→ **Aim of the task**
Copy the line with "and year out." and all lines following it through the last line of the entries, exactly as written.

(Page images and extracted text)
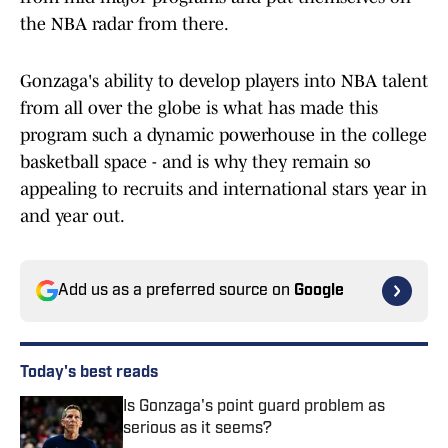
the NBA radar from there.
Gonzaga's ability to develop players into NBA talent
from all over the globe is what has made this
program such a dynamic powerhouse in the college
basketball space - and is why they remain so
appealing to recruits and international stars year in
and year out.
Add us as a preferred source on
Google
Today's best reads
Is Gonzaga's point guard problem as
serious as it seems?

→ **Reply**
and year out.
Add us as a preferred source on
Google
Today's best reads
Is Gonzaga's point guard problem as
serious as it seems?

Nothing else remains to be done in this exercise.